EVERY relationship we are in will incur a rupture of some sort. Misattunements and misunderstandings are inevitable, even in the therapeutic relationship. I find ruptures in my work with clients can be incredibly valuable, as it can offer an opportunity for a successful repair to be executed with a trusted individual (sometimes it might be a client’s very first). For many people, conflict is terrifying because there is a fear of losing intimacy or trust. However, that is exactly what avoiding conflict brings. First off, we cannot change what we don’t acknowledge. How might things change for you if you moved into acceptance that a relational rupture is fated to happen with those we care about? We need not fear it because we can acquire skills to better address it.  Good conflict is a learned skill, and like anything you wish to improve upon, you can learn this by reading books, listening to podcasts, following therapist social media pages, engaging in training or therapy, and through actual practice. Avoiding conflict in an attempt to “keep the peace” threatens our paramount need for authenticity*. Over time, avoiding conflict creates feelings of loneliness, resentment, anger, and contempt in us, and feelings of confusion, frustration, isolation, and disconnection in the other person.
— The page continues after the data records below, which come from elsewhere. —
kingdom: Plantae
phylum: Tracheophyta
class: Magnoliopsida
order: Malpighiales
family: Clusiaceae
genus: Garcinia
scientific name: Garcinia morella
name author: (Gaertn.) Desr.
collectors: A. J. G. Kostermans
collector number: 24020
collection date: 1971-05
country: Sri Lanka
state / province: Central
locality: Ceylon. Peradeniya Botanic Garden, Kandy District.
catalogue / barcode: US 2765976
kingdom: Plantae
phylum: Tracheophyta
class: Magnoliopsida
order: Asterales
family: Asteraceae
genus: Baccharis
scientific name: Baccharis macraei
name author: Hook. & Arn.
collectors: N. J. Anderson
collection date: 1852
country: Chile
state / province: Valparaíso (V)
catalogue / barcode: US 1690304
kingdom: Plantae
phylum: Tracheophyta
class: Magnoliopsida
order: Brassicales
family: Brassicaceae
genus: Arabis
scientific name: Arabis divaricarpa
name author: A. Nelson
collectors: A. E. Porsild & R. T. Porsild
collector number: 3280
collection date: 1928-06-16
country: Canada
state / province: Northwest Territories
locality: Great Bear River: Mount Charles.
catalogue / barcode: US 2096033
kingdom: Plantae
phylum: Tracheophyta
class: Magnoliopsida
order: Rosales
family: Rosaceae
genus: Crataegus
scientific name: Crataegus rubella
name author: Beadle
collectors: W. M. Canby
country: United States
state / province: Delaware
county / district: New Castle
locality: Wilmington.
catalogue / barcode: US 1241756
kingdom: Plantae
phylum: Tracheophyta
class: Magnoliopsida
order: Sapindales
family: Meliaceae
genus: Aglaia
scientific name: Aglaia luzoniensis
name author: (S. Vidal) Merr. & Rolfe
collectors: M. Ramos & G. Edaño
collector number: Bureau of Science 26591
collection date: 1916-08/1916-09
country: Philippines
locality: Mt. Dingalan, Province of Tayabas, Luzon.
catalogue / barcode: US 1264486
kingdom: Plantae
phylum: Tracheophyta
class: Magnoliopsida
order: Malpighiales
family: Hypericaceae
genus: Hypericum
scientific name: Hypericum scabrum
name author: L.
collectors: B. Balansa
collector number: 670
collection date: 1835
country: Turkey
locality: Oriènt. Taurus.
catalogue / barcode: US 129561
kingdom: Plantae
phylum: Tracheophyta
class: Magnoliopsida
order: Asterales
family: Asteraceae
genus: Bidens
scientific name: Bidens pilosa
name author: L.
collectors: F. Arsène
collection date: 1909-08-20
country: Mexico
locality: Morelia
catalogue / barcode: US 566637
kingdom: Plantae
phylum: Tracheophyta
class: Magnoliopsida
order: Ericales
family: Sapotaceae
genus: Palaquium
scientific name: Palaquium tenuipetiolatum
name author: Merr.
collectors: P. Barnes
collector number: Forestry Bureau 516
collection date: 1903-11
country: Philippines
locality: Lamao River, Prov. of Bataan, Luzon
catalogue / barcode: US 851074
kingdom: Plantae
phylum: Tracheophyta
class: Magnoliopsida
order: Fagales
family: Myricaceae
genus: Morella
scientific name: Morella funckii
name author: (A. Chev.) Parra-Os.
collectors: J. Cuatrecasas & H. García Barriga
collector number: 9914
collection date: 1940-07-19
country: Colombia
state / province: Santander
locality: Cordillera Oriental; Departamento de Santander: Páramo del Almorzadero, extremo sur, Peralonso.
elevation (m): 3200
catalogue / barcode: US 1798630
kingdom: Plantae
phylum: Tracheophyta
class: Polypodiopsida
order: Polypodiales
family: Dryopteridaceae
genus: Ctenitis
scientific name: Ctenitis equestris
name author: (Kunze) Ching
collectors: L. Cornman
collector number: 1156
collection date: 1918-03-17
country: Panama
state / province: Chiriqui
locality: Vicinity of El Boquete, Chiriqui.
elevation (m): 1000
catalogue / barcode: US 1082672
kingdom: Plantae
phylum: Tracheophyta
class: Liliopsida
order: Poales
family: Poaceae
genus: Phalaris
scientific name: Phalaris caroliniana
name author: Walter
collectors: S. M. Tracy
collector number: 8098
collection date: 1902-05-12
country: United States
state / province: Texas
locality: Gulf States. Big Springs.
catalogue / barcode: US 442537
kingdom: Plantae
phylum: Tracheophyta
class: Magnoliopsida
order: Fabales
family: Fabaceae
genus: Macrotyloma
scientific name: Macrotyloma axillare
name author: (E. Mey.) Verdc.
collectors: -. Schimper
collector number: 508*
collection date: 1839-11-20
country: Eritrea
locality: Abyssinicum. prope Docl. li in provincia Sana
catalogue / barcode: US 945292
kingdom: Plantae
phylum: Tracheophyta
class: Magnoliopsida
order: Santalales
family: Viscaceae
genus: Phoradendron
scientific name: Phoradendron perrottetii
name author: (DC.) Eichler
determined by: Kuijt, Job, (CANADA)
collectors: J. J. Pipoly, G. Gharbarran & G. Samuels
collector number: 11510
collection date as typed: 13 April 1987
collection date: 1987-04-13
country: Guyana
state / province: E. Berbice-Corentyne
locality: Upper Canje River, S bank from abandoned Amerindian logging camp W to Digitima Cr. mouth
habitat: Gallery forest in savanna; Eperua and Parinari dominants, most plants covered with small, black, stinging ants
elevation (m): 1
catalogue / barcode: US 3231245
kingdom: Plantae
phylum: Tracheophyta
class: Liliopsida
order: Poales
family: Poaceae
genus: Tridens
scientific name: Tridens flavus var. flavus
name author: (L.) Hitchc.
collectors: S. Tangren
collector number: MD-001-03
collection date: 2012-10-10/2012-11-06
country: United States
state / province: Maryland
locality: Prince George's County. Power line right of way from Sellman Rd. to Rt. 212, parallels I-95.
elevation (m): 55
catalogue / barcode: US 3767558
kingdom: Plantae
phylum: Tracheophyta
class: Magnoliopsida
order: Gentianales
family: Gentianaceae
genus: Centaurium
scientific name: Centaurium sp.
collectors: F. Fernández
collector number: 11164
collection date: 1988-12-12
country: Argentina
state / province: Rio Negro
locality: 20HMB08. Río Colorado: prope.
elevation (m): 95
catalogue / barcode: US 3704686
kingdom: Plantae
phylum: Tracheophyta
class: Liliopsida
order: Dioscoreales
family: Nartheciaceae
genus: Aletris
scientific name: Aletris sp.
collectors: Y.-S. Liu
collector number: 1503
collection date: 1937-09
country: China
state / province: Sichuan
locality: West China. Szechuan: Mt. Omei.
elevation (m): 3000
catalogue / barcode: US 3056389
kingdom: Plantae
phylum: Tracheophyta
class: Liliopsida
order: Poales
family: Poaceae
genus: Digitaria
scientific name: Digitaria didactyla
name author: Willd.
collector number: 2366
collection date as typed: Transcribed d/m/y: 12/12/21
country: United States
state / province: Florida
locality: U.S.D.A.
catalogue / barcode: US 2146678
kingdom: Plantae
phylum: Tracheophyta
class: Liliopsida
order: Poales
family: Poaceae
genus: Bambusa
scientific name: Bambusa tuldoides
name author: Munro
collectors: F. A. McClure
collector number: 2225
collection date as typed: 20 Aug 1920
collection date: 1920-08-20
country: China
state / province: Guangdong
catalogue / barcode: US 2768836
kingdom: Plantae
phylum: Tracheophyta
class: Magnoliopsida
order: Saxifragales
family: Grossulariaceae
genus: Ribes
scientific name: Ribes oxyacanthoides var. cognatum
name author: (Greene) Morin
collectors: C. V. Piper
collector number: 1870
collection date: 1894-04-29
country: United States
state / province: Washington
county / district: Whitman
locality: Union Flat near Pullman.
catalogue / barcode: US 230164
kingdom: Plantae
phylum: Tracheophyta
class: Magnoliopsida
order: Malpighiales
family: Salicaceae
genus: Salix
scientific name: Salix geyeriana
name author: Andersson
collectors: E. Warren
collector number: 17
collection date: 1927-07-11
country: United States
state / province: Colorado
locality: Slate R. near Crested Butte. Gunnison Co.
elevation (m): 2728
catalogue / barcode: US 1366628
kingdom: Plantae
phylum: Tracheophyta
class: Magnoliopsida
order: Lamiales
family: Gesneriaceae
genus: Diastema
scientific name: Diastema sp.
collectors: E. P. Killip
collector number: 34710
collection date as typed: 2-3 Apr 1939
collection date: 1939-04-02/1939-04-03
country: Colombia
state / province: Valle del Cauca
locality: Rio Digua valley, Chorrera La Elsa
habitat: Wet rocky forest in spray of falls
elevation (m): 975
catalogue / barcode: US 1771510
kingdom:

So what is the difference between “The Silent Treatment” and “No Contact”?

If you have tried to engage in a repair with someone and they continue to emotionally abuse through tactics like criticism, projection, manipulation, lying, backstabbing, gossiping, bullying, deflecting or minimizing your truth, then it is prudent to initiate a no contact order in an self-protective effort and gift yourself with prioritizing your own recovery. The difference here is intent: you are not focusing on punishing or hurting someone. Your responsibility is to become all you are meant to become; being continually abused impedes your own growth, and can cause you to perpetuate the same hurtful behaviours towards others.

We have a choice how we want to show up in this life. Imagine what impact we could make if we strived to treat others better than the way we were treated.

If you are wishing to move away from destructive patterns or heal from the wounding of ostracism, help is available.

*we need authenticity to experience true belonging – Brene Brown’s research has illuminated that the opposite of belonging is fitting in. Read that again.  

Within the worst relational conflict lies the greatest opportunity for growth and intimacy.